Quality and compliance have scaled alongside manufacturing. The company maintains SQF certification and is “just going to level two SQF,” which Oakes characterized as a significant step for grocery distribution. He described bench testing of capsules using modified brewers to monitor pressure and brew time, plus dedicated roles for label checks and regulatory tasks “long above the FDA.”


Market Conditions: High Prices, Tariffs, and Tight Supply

The near-term coffee backdrop is challenging. Oakes pointed to a multi-year rise in green coffee prices since 2020, peaking around late-2024 and resurfacing in 2025: “We’re at the highest prices we’ve ever been.” Layered tariffs, he said, are “insult to injury,” straining exporters and U.S. importers: “At the moment we’re in… a bit of a shortage… a lot of companies don’t have coffee on the books.”

To manage availability risk, Fresh Roasted Coffee has “booked… several million pounds forward,” with Oakes noting strong origin relationships—“I can call origin [and] say I need 12 containers of this.” He expressed hope that tariff issues with major suppliers such as Brazil and Colombia ease but remains cautious on short-term supply.


Consumer Trends: Value, Bulk, and Price Sensitivity

On the demand side, Oakes sees a clear value tilt: “People are looking for a product that’s thrifty.” Bulk formats remain a driver across K-Cup®-compatible and Nespresso®-compatible offerings (e.g., “96 K-Cups in a box”), although the company observes some pushback on very large bag sizes as total ticket prices climb: “Five-pound bags… are pushing $100… people… are instead buying smaller quantities.” He also notes rising competitor pricing on 12–16 oz bags, reflecting sector-wide cost inflation (green coffee, labor, utilities).

Sustainability Formats: Interest, but Only at Modest Premiums

Fresh Roasted Coffee continues to develop compostable options, including:

  • An industrial-compostable “Envy Pod”
  • A grocery-ready hard capsule under finalization
  • An espresso-compatible compostable capsule in development

Oakes is candid about adoption barriers: “If it’s an extra dollar for a box, yeah, they’ll do it. But I don’t think people are willing to spend an extra $10… especially in this time where money is tight.” He recently heard at a European show that some markets are “going away from the compostable cups,” suggesting cost and infrastructure constraints.

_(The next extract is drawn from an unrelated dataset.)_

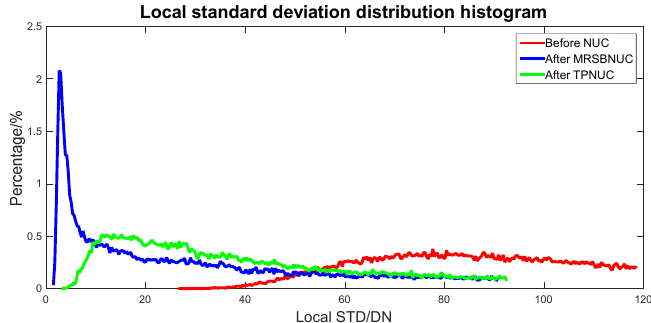
Figure 14. Local standard deviation distribution of sky scene with clouds: before NUC, after TPNUC, and after MRSBNUC.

Looking to 2035 For Fresh Roasted Coffee LLC: Lines, Locations, and a National Brand

Growth targets remain ambitious. Oakes cited a historical 35–40% annual growth rate (and “closer to 50% this last year”) and expects the current facilities to be outgrown: “By then I’ll have an additional dozen packing lines… at mass speeds.” The company aims to be a national brand with broader grocery distribution by 2035. Culture and continuity are also priorities: “The first and the third person I’ve ever hired still are here… there’s a lot of people… in excess of 10 years.”

On leadership approach, Oakes is plainly hands-on: “I don’t really have an off… I like being in the machines… I’m a gear head.” He also emphasized reinvestment: “I put all the money back into the business… I just want to see it grow and see how big it can get.”